Proyecciones y Recomendaciones Futuras
De cara al futuro, la deuda pública de México podría beneficiarse de un mayor énfasis en la diversificación económica. El PIB mexicano, aunque creció solo un 0.5%, muestra potencial en sectores como el manufacturero y el de servicios. La recaudación tributaria continuará siendo un motor, con posibles reformas para ampliar la base impositiva. El gasto neto, si se mantiene disciplinado, ayudará a reducir la presión sobre la deuda pública de México. En resumen, el equilibrio entre estos elementos es vital para el fortalecimiento de las finanzas públicas mexicanas.
En revisiones periódicas de informes oficiales, como los emitidos por la Secretaría de Hacienda, se observa una tendencia hacia la transparencia en el manejo de la deuda pública de México.

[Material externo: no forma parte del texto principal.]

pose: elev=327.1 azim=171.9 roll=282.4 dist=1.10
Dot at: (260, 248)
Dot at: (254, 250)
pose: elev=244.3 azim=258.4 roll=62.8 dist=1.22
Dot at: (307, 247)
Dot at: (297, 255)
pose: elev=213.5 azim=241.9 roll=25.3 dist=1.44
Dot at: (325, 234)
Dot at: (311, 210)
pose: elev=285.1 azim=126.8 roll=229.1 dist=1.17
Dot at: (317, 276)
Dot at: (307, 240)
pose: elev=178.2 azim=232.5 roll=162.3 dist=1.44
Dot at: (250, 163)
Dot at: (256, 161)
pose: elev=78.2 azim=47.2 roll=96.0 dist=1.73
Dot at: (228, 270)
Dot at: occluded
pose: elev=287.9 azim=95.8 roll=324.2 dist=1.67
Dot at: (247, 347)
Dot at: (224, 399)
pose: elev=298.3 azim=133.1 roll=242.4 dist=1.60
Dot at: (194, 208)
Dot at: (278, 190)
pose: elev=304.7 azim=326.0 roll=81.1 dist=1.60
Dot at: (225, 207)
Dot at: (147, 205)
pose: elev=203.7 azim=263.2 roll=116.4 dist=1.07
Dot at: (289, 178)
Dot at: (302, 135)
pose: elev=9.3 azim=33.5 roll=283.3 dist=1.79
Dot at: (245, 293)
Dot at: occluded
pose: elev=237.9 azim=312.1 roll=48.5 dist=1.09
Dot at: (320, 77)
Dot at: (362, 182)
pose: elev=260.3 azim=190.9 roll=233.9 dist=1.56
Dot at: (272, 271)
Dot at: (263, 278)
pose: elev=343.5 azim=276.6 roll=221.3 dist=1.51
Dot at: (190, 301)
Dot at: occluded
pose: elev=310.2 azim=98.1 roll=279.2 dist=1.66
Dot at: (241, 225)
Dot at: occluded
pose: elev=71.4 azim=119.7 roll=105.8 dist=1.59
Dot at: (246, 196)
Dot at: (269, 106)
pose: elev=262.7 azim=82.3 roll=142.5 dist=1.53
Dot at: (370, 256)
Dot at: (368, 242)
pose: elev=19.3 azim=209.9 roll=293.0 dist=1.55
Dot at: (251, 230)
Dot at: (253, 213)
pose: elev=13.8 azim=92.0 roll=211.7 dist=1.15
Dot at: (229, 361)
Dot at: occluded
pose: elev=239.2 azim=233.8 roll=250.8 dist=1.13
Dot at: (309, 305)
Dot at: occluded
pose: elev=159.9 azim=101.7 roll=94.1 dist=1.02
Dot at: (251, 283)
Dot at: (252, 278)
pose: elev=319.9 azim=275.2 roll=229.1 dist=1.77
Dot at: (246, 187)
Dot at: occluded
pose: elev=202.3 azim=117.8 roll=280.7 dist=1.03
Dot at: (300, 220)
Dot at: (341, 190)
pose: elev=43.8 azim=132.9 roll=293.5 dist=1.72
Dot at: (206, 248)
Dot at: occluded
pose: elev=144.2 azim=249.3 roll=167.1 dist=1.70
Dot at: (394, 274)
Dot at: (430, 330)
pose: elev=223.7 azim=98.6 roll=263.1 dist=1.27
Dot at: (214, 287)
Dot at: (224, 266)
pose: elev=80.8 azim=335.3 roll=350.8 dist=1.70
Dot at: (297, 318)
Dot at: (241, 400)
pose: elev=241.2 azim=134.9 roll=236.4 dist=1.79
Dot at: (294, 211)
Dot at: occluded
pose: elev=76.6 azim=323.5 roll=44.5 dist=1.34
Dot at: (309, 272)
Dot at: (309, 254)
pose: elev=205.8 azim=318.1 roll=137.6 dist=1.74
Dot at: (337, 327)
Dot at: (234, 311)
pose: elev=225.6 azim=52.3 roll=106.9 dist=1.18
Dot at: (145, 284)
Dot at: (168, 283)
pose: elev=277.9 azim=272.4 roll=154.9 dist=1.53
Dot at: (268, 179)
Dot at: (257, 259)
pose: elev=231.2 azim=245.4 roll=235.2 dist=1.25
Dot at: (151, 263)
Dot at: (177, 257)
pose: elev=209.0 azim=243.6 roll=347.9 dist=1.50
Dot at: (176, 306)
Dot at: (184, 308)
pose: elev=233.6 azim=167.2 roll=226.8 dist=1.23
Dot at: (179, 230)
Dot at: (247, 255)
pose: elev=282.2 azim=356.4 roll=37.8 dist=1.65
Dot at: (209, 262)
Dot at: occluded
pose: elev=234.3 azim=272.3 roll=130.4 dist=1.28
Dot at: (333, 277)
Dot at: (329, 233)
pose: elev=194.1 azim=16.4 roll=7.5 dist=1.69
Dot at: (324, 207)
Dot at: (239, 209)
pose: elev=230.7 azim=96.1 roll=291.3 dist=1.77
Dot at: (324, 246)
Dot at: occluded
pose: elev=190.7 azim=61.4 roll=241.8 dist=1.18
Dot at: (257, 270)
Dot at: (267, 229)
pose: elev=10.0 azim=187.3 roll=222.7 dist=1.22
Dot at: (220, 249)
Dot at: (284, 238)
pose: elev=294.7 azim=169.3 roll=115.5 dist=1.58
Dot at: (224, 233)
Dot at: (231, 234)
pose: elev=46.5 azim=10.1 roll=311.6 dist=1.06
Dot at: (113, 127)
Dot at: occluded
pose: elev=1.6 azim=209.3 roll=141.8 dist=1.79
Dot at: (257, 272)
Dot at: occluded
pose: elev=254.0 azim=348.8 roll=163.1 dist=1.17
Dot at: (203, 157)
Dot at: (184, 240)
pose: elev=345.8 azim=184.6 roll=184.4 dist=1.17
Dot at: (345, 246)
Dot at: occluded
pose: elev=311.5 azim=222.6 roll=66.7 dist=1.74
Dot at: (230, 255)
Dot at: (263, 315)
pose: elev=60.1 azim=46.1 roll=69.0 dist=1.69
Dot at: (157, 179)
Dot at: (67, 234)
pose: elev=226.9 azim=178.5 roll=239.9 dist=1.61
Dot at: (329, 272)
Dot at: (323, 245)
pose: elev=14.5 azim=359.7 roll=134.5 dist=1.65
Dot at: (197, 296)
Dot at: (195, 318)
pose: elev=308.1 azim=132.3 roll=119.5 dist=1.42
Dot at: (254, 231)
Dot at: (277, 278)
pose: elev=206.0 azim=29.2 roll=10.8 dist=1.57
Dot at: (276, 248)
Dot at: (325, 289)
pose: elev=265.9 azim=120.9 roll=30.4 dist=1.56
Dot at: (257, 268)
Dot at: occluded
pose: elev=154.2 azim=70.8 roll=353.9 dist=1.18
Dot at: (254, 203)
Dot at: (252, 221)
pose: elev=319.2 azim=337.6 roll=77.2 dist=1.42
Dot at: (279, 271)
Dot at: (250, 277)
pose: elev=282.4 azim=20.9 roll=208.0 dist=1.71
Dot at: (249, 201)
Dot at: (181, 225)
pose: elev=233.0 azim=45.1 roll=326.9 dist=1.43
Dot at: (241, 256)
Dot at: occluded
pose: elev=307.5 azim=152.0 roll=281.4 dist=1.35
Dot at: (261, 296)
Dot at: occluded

Estos documentos detallan no solo las cifras brutas, sino también los ajustes por apoyos extraordinarios, ofreciendo una visión integral del PIB mexicano y sus componentes fiscales.
Información complementaria de agencias como el Instituto Nacional de Estadística y Geografía resalta el contexto económico, confirmando el crecimiento modesto del PIB mexicano y su impacto en indicadores como la deuda pública de México. Tales datos permiten un análisis más profundo de las finanzas nacionales.
Por su parte, reportes de fuentes internacionales, similares a los proporcionados por EFE, subrayan el logro de México en evitar recesiones pese a complejidades globales, reforzando la narrativa de resiliencia en la gestión de la deuda pública de México y el gasto neto.